Our camp was quite busy till it was well after dark, with all of us heading to the beach and back several times to photograph the less than glorious sunset, and to set up our cameras for the astrophotography later that night. Light had barely fled the crest of Crown Point when I decided to use the high hills penning us in to frame the lake in the foreground and the stars that would rise above later that evening. Another composite gem was in the making, and I was more than satisfied with the result in the end. As the sky darkened, small clouds improbably began to cluster near Crown Point, threatening to obscure the stars and the heart of the Milky Way. Our apprehension didn’t last long, though, and by the time the Milky Way was fully visible, the clouds only provided additional contrast before completely dissipating. With the serious photography out of the way, it was time to have fun. We photographed our campsite, each tent lit from within, then moved to the lake’s shore where our headlamps attracted improbably large swarms of mosquitoes, their corkscrew trajectories toward the headlamps making for psychedelic photos of the otherwise dark lake shore. When sleep came, it was with the anticipation of an early start to greet the last sunrise of this already memorable trip. 

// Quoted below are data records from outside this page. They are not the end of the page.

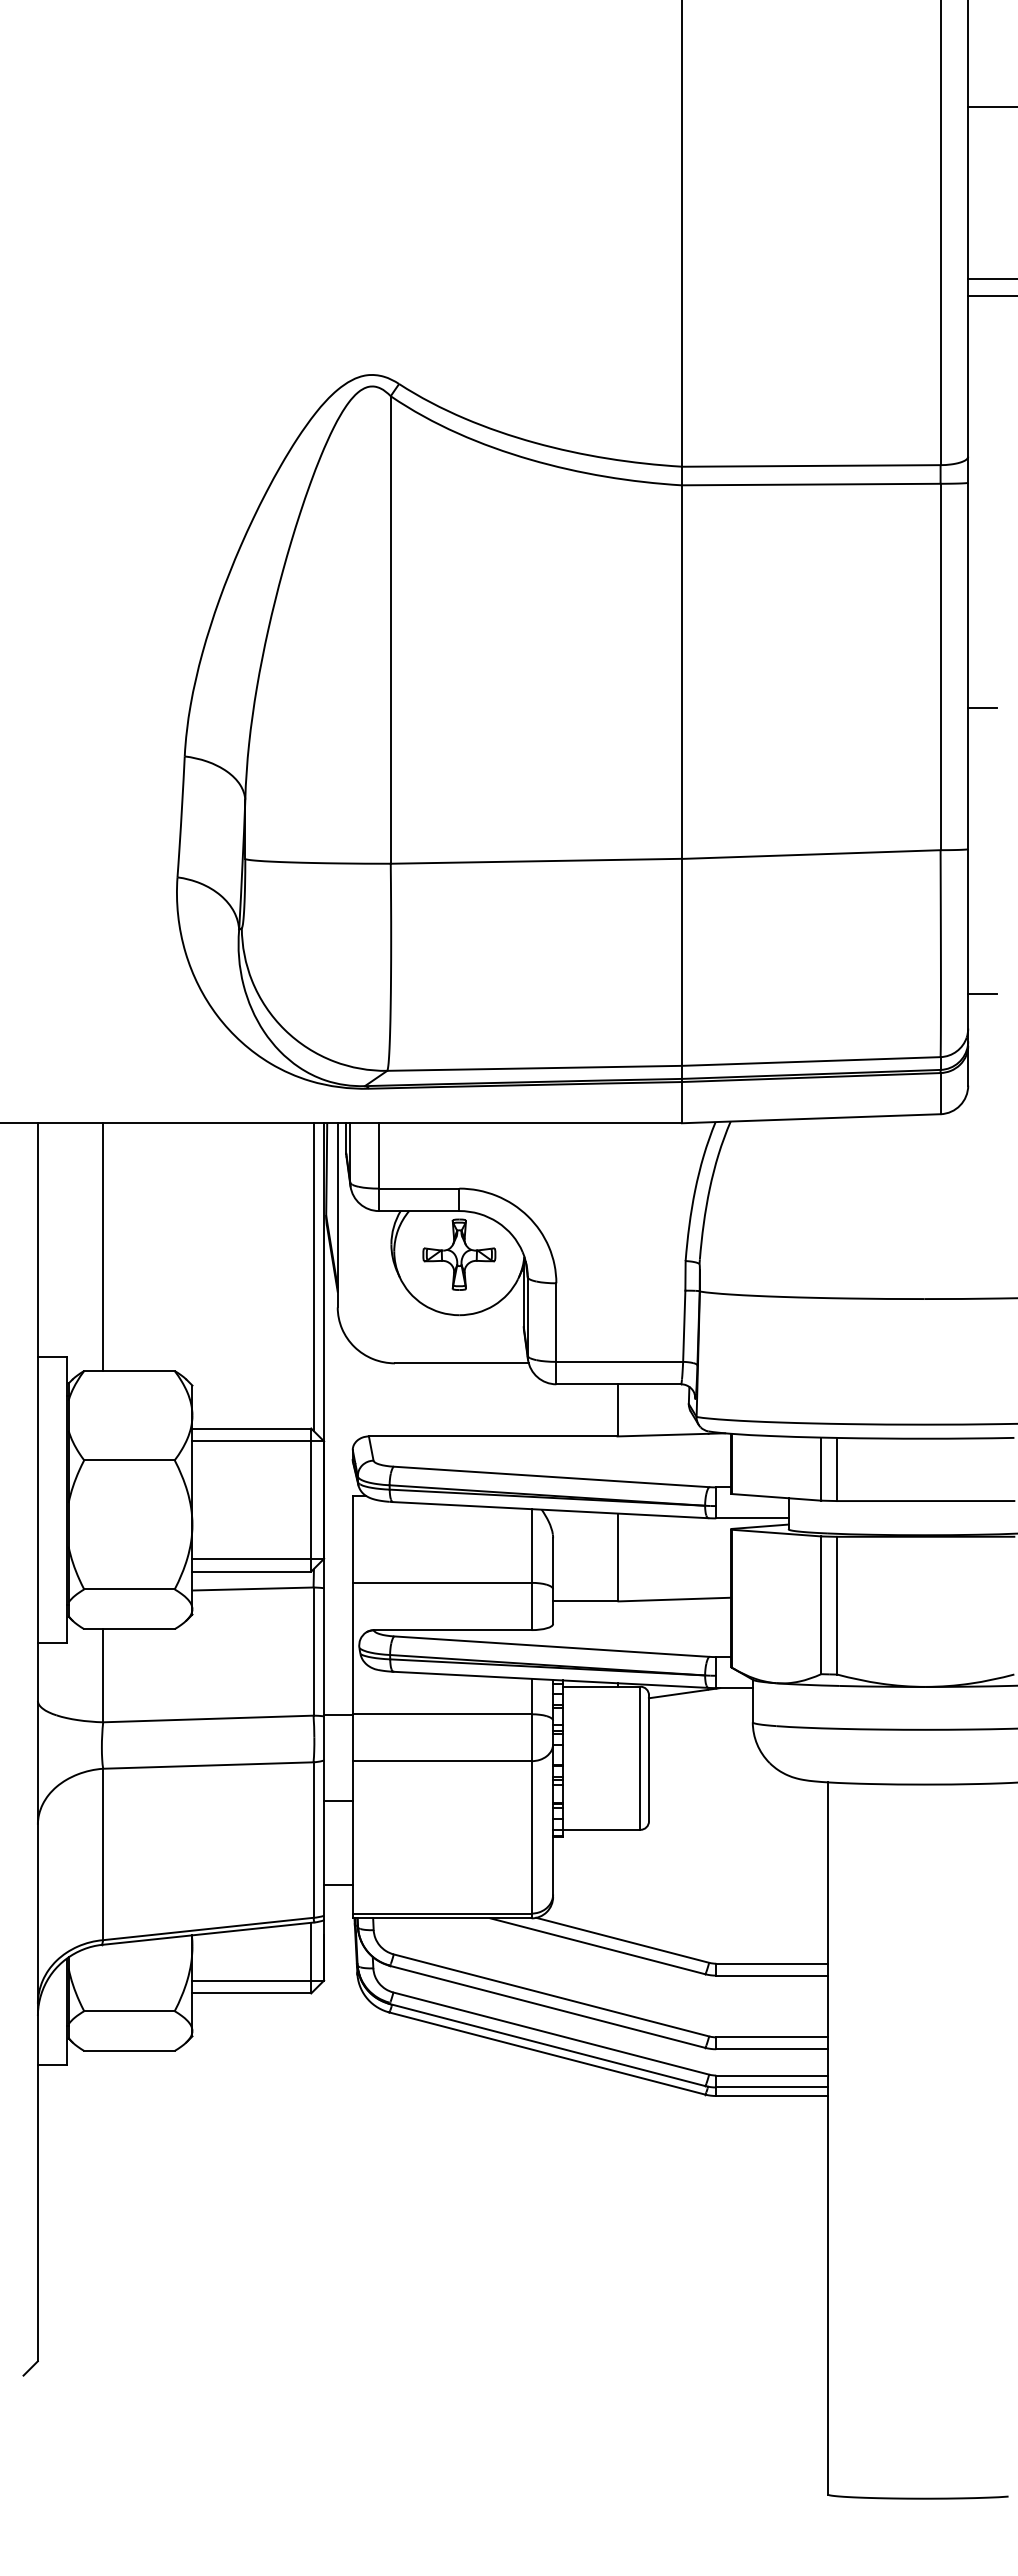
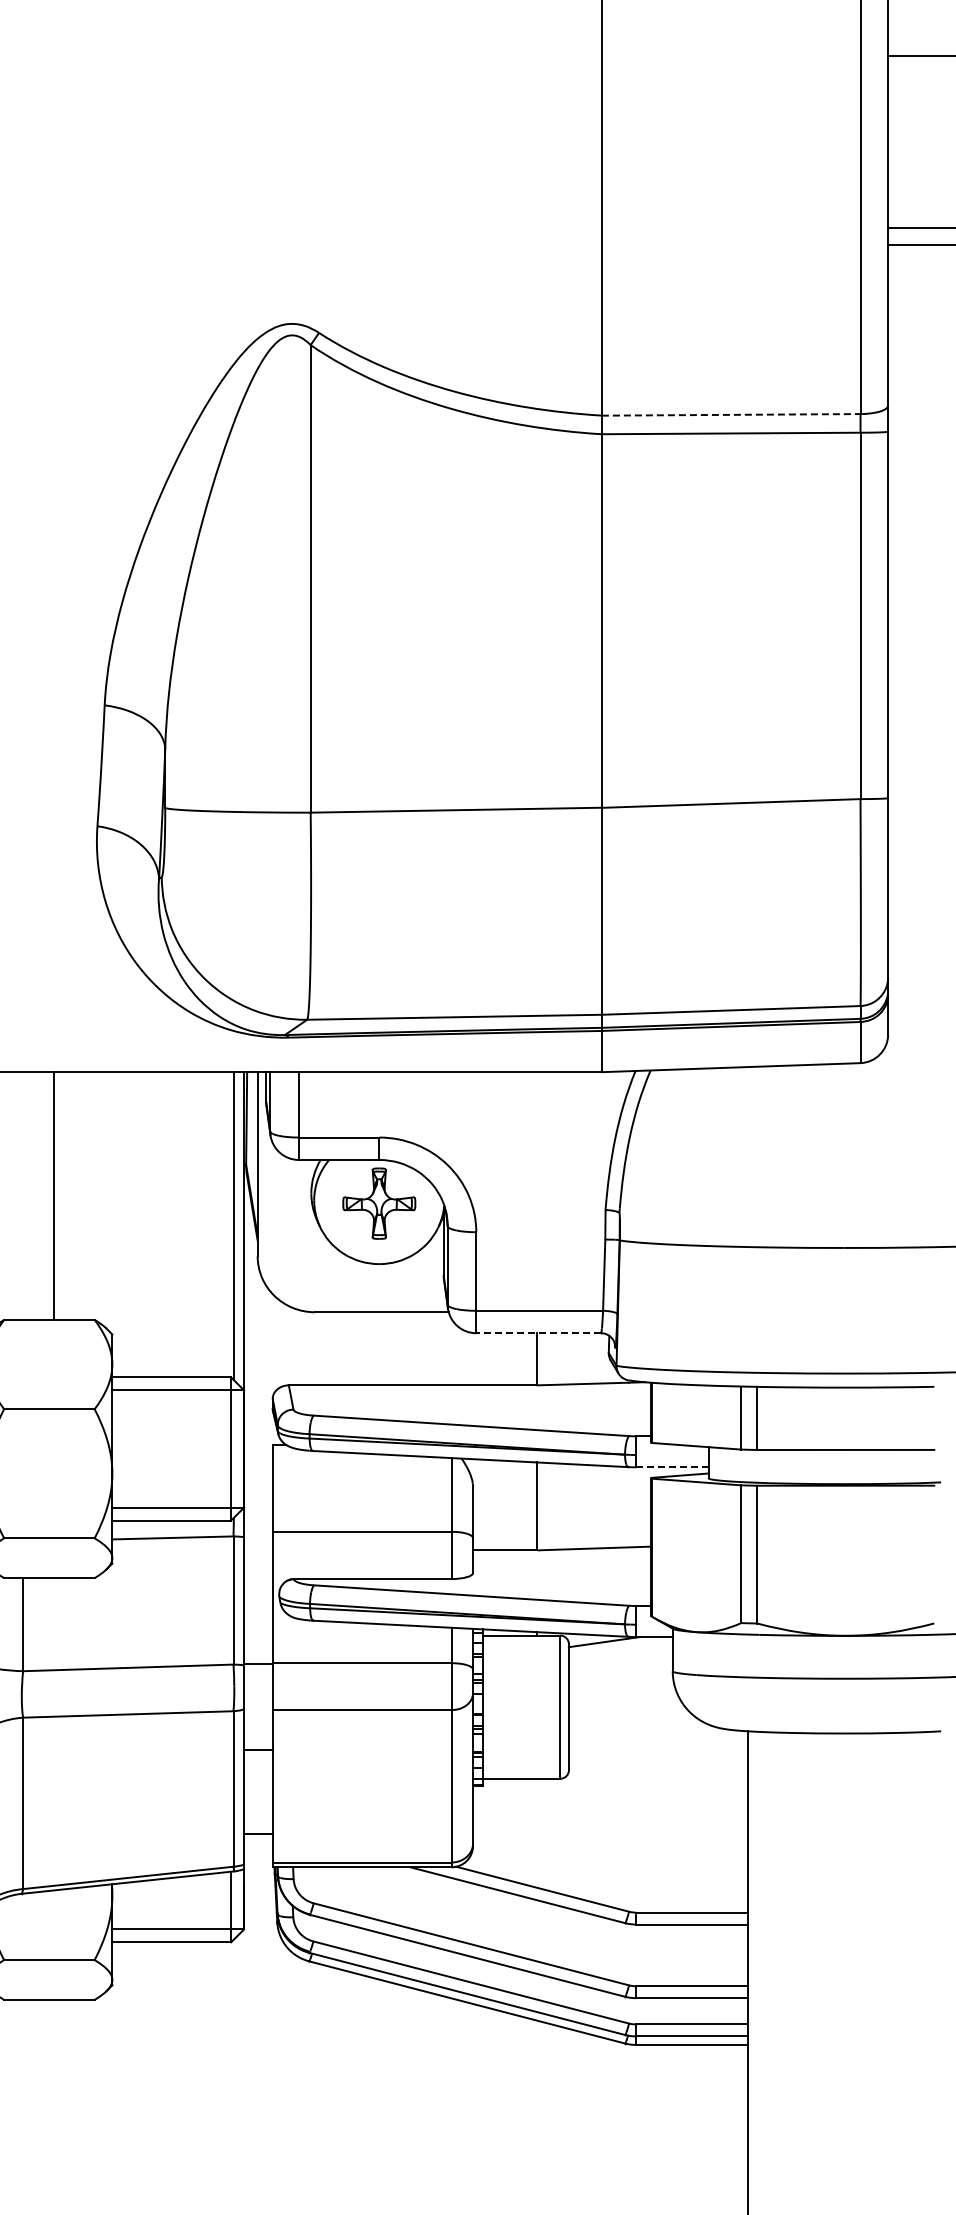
line: (811, 465) -> (731, 414), solid -> dashed
line: (982, 707) -> (902, 656), removed
line: (982, 993) -> (902, 942), removed
line: (103, 1247) -> (54, 1196), moved
line: (618, 1384) -> (538, 1333), solid -> dashed
line: (751, 1518) -> (671, 1467), solid -> dashed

We woke to a brightening sky that was clear above but was ringed with clouds along the southern and northern horizons. Over the next hour, before the sun rose, the northern clouds marched towards us, multiplying and beginning to glow pink, but improbably disappearing or veering away just as they reached the lake. The southern clouds were kinder, managing to stick around, though sparsely, till the sun finally illuminated Crown Point and the hills to the west of the lake. The stillness of the lake was yet unbroken by the daily winds caressing its surface, and the clouds above were reflected in the lake, completing the picture. As the pinks and oranges of morning disappeared, I tallied the sunrises and sunsets I’d photographed on this trip, each more memorable than the next, but even more special, more spectacular, were the photographs I’d dreamed of taking for a very long time, with an alpine lake in the foreground and the Milky Way rising above. This had truly been a extraordinary trip in every respect.

The apex of emotions I felt during the glorious sunrise mirrored the hiking that day, all downhill and spent regurgitating the experiences and emotions of the previous three days… I would probably never go on another trip like this, not for four days, anyway, and never experience these lakes, with so many others to explore, so many other gems to add to a growing list of memories of the Eastern Sierras.

At last, we were at the van again, and those of us who chose proper food (and those of us who had dreamed of a proper hamburger with every sporkful of freeze-dried food) won out over the few who preferred to shower first. We pulled into Whoa Nellie’s deli once again, and the half-pound Angus burger I’d ordered, with fries of course, was a distant memory within seconds. I quickly downloaded my photos onto my laptop, and Brian took the opportunity to show us a couple of very neat processing tricks on Photoshop, making me salivate with anticipation all the way home.

Back at the Mammoth Mountain Inn, it was time to say goodbye to everyone, and once again endure the long drive home, with only a stop in Lone Pine for coffee, and not even a detour for beef jerky, which I’d had more than enough of in the wilderness. Thought turned to home, and as the Sierras receded into the distance, all I could do was to replay the sequence of photos being downloaded from my camera, visualizing each as a finished image, a permanent memory of everything I’d seen and felt for four days.

Au revoir, Eastern Sierra, till we meet again soon, when you’re wearing fall’s mantle of yellows and oranges upon your slopes.